### DOCUMENT TEXT

Thursday, 22 June 2017

The Social and the Technological: Rethinking each in light of the other

In June of 2008, former Nature and Science editor Chris Anderson wrote a rather controversial article for Wired magazine. Titled The End of Theory: The Data Deluge Makes the Scientific Method Obsolete, Anderson opined that the “petabyte age” and the rise of big data has started to undermine the very foundations of what is the dominant paradigm of scientific research today: with the massive sets of data that we have in our hands, the traditional scientific method of sampling, hypothesis testing, and using theory to ground causal explanations is losing out to the power of pure correlation.


“Correlation is enough.” , he declared. “We can stop looking for models. We can analyze the data without hypotheses about what it might show. We can throw the numbers into the biggest computing clusters the world has ever seen and let statistical algorithms find patterns where science cannot.”

This is in many ways a very interesting idea to entertain in one’s head. More relevant however, is the tension in science and technology literature that this idea points towards. To understand it better let me bring up one of the more popular critiques of big data today: opacity.

While data evangelists have a tendency to wax lyrical about how larger and larger datasets and increasing access to more data makes the world more transparent (I chortle every time Mark Zuckerberg mentions “Facebook” and “open” in the same sentence, but that is besides the point), a lot of our behaviors today is governed by the ways in which our data is used - and we don’t quite know what these ways are. Don’t get me wrong here: I’m not necessarily saying that it’s a bad thing (or that it’s not a bad thing either); I’m merely making an observation of how our behavior has been adapted by and continues to be mediated through these data regimes.

######
### DATA UNDER STUDY

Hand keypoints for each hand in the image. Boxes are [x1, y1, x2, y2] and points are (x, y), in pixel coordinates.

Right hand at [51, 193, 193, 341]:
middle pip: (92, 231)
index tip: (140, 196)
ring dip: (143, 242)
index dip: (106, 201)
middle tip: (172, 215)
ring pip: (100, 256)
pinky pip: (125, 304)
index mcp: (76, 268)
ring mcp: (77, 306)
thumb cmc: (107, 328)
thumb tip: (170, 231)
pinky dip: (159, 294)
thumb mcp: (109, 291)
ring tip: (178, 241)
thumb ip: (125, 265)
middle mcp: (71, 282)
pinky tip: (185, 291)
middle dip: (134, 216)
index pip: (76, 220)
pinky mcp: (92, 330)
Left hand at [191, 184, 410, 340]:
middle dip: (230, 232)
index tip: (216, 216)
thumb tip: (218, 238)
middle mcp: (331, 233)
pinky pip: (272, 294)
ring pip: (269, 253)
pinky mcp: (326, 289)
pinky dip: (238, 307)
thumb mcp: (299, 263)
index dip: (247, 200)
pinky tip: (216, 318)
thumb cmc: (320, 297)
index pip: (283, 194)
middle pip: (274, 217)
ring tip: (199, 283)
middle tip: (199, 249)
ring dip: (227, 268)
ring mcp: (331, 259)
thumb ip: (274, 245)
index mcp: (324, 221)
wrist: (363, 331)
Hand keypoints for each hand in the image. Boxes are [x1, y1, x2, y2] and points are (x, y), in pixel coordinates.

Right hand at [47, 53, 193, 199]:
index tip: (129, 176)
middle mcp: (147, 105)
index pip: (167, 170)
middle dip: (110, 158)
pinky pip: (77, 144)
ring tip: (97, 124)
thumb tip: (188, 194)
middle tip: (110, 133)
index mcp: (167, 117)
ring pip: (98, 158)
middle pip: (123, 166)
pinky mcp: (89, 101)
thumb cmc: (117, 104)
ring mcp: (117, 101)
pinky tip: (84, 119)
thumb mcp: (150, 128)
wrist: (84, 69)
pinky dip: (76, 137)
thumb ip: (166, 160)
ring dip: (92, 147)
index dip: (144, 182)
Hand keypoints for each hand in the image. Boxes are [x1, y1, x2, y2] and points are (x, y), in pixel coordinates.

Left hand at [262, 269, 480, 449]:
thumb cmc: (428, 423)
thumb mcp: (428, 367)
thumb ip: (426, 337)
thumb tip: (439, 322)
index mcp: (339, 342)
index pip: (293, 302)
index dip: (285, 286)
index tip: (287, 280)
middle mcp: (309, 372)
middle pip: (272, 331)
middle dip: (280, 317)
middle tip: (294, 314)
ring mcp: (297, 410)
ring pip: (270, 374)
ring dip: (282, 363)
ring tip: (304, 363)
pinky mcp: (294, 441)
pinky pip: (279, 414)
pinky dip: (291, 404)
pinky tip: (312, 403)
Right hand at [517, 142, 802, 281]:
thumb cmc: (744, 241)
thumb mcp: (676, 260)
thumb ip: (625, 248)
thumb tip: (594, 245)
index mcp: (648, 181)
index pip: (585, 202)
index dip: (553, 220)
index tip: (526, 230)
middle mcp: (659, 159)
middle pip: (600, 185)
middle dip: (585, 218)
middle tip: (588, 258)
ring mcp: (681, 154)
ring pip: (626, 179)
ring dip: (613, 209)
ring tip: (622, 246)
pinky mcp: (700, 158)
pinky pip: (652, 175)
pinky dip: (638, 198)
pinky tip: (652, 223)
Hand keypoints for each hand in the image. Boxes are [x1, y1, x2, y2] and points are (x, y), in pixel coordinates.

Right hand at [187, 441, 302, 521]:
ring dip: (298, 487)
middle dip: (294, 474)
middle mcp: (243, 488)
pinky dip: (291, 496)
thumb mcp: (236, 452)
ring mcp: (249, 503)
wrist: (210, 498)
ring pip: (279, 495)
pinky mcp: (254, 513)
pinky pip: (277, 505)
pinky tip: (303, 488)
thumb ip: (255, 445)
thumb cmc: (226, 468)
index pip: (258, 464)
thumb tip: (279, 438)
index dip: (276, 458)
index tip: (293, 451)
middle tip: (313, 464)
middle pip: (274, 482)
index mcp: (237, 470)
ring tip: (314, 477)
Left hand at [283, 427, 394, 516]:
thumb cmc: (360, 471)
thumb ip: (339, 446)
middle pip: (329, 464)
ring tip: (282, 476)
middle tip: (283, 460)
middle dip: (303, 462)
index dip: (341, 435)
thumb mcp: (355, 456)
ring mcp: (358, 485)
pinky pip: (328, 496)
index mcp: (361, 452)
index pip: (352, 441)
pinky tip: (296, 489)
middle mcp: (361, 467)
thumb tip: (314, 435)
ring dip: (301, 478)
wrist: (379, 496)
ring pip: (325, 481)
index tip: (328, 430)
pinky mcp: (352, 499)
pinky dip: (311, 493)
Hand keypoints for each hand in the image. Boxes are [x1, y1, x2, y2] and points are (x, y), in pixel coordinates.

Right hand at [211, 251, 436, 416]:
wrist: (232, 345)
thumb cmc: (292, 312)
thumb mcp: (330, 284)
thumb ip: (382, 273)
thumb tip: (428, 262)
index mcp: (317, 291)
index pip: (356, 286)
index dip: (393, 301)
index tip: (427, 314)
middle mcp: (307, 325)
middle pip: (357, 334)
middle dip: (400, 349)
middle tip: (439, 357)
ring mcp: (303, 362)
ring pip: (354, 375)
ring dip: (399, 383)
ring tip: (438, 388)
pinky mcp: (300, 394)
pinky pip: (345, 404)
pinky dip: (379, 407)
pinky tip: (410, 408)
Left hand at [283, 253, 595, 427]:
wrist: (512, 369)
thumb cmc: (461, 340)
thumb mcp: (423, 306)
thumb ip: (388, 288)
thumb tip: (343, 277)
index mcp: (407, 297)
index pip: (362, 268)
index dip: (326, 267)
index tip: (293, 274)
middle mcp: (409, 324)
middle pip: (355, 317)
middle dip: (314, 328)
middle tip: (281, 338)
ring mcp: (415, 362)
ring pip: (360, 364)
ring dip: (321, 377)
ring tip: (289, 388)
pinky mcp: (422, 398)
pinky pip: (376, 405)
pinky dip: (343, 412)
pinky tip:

######

- _PROMPT 1_
Condense the paragraph of the post that begins "In June of 2008" into a short bulleted list that keeps its main facts.
- _PROMPT 2_
From the post, quote the part that opens with the words containing "In June of 2008, former" and closes with "of pure correlation.".
- _PROMPT 3_
What does the post name as one of the more popular critiques of big data today?

- _WRITTEN SOLUTION 1_
- In June 2008, Chris Anderson, former editor of Nature and Science, wrote a controversial article for Wired magazine.
- The article was titled The End of Theory: The Data Deluge Makes the Scientific Method Obsolete.
- Anderson argued that the "petabyte age" and big data have begun to undermine the dominant paradigm of scientific research.
- In his view, the traditional method of sampling, hypothesis testing and grounding causal explanations in theory is losing out to pure correlation drawn from massive datasets.

- _WRITTEN SOLUTION 2_
In June of 2008, former Nature and Science editor Chris Anderson wrote a rather controversial article for Wired magazine. Titled The End of Theory: The Data Deluge Makes the Scientific Method Obsolete, Anderson opined that the “petabyte age” and the rise of big data has started to undermine the very foundations of what is the dominant paradigm of scientific research today: with the massive sets of data that we have in our hands, the traditional scientific method of sampling, hypothesis testing, and using theory to ground causal explanations is losing out to the power of pure correlation.

- _WRITTEN SOLUTION 3_
Opacity.